Ciente de que seu êxito guarda relação direta com a silhueta, vive em luta constante contra a balança. Recentemente, pôs o chocolate no índex de sua dieta. Não é a primeira vez. De tempos em tempos, pouco antes das gravações de novelas ou minisséries, Paola repete um ritual de privação. Quando a vontade aperta, consola-se sentindo apenas o aroma de uma barra. Esforço semelhante enfrenta para manter o corpo definido. Malha três vezes por semana, um sacrifício enorme para quem odiava academia de ginástica. “Por causa da televisão, comecei uma rotina rígida de treinos”, assume. Mãos levantadas, jura que sua única intervenção cirúrgica foi uma lipoaspiração para acabar com o culote. “Já havia tentado tudo: academia, massagem, cremes. A cirurgia resolveu algo que me incomodava profundamente”, afirma. Com o cabelo e com a pele, faz vigilância permanente. É só a agenda dar uma brecha e ela corre para o consultório da dermatologista Juliana Neiva e o salão do cabeleireiro Tiago Parente.

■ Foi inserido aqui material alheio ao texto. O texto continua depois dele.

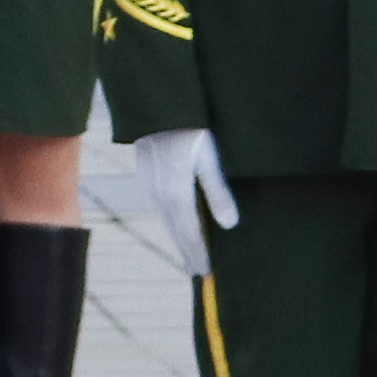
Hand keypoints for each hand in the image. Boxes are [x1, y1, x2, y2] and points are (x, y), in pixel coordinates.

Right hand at [128, 129, 240, 277]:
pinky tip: (178, 221)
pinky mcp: (147, 174)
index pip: (190, 234)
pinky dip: (172, 221)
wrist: (156, 103)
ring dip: (179, 237)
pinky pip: (161, 207)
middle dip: (188, 251)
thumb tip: (229, 225)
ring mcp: (150, 184)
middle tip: (200, 272)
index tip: (208, 273)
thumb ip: (218, 192)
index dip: (199, 255)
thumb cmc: (189, 128)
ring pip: (167, 219)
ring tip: (191, 252)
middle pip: (176, 231)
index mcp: (176, 194)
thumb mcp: (209, 158)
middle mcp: (159, 194)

Ao contrário de outras atrizes que gostam de badalar e são fotografadas em restaurantes ou boates, tudo em seu dia a dia gira em torno da profissão — inclusive os relacionamentos. Namorou o professor de teatro Hudson Senna e em seguida o ator Maurício Mattar, antes de iniciar, em setembro de 2009, um romance com o também colega de profissão Joaquim Lopes, que ela conheceu no set do longa Uma Professora Muito Maluquinha e com quem está até hoje. Na época, Joaquim era noivo da atriz Thais Ferzosa. Eles chegaram a se casar em abril de 2009, mas separaram-se dois meses depois. “Não rolou nada durante as filmagens”, diz Paola. “Começamos a namorar depois que eles já estavam separados.” Hoje os dois passam a maior parte do tempo em casa, fazendo o circuito teatro-restaurante-cinema. No mais, é trabalho atrás de trabalho, uma rotina da qual Paola parece gostar. “Ela entrou numa fria. Eu a tranquei durante três dias num quarto de hotel para decorar trinta capítulos”, conta Dennis Carvalho. “Mas ela tem demonstrado muito profissionalismo.” Autor de Insensato Coração, Gilberto Braga também está satisfeito com a nova protagonista. “Sou um amante da beleza, e ela é linda”, afirma o novelista. Agora Paola deseja provar que, além de bela, disciplinada e abençoada pelo destino, é talentosa.